Women Chief Sustainability Officers are leading the way
Which brings us to another key sphere of power deployment: boardrooms. One of my go-to suggestions when I speak to companies about how to prepare for the age of the climate crisis is the importance of appointing a Chief Sustainability Officers (CSO), one that answers directly the CEO and is involved in short, medium and long term ESG strategy. Not only is it a must for the future of the planet, at this stage in the climate crisis, it’s frankly just good business. Companies must be ready to navigate the many resulting risks and consequences that are in many cases, already here.

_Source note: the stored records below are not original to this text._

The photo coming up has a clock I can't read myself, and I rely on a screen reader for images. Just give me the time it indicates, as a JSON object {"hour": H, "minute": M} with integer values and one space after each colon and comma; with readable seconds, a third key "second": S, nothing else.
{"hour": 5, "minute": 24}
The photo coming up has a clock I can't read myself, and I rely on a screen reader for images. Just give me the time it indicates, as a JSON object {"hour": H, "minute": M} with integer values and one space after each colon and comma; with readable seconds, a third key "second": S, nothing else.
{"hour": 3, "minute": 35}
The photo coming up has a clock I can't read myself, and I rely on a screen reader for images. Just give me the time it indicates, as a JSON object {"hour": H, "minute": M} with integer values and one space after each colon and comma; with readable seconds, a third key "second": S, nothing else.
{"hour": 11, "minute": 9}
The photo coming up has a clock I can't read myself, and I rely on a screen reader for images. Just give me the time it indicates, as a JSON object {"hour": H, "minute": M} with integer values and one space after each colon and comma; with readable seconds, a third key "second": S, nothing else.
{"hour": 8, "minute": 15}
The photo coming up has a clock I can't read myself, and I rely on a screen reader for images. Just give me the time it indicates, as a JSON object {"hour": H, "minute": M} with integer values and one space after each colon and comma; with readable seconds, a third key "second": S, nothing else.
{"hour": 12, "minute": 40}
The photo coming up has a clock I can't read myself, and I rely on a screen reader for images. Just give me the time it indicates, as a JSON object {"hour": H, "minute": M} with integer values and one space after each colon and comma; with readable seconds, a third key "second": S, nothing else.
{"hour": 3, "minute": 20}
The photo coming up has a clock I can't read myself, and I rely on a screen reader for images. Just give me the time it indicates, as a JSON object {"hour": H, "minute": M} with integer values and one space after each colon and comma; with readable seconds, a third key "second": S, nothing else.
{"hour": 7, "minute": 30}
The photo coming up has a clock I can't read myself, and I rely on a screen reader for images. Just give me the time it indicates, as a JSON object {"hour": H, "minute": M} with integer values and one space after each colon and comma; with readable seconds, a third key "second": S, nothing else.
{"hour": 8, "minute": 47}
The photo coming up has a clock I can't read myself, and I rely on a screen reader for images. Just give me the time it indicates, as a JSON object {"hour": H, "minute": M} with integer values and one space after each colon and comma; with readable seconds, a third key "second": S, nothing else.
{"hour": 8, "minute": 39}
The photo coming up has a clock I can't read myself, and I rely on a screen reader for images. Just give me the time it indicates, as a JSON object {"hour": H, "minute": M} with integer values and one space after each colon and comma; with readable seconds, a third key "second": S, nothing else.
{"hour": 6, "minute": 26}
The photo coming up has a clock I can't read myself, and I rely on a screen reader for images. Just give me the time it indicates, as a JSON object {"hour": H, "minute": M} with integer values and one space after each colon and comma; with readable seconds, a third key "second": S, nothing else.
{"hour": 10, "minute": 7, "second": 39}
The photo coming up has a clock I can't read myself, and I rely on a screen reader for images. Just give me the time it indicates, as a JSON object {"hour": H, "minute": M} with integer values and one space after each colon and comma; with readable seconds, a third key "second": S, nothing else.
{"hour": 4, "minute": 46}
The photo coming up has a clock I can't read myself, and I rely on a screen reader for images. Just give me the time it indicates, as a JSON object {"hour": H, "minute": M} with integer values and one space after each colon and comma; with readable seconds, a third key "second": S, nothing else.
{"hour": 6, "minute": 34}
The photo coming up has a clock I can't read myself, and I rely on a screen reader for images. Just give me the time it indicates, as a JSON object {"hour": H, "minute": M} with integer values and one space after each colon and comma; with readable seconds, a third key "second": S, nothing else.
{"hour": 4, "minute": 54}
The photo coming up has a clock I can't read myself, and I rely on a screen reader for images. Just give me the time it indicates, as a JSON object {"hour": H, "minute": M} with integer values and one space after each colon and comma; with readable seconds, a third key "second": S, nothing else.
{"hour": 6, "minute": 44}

And here’s the good news. Women are on their way to dominating in this arena. According to a 2021 report, women held 54% of all CSO positions in corporate America. This is compared to just over 12% for the rest of the C-suite. There are a a few reasons for this according to headhunter Ellen Weinreb: there’s a large pool of women applying for these roles, 2) women excel in CSO roles, and 3) the path to CSO leadership is far more inclusive because it’s a newer path unhindered by decades of gender bias. Companies with more women executives perform better overall too, with research suggesting they are more profitable, so what’s stopping us?
The United Nations has said that International Women’s Day 2022’s theme is ‘Gender Equality Today for a Sustainable Tomorrow’, with the aim to celebrate the contribution of women and young girls everywhere who are leading the way in “adapting, mitigating, and responding” to the climate emergency. We women feel climate change first, we understand climate change better and we have the inborn skills and/or opportunities to tackle climate change powerfully. So what are we waiting for?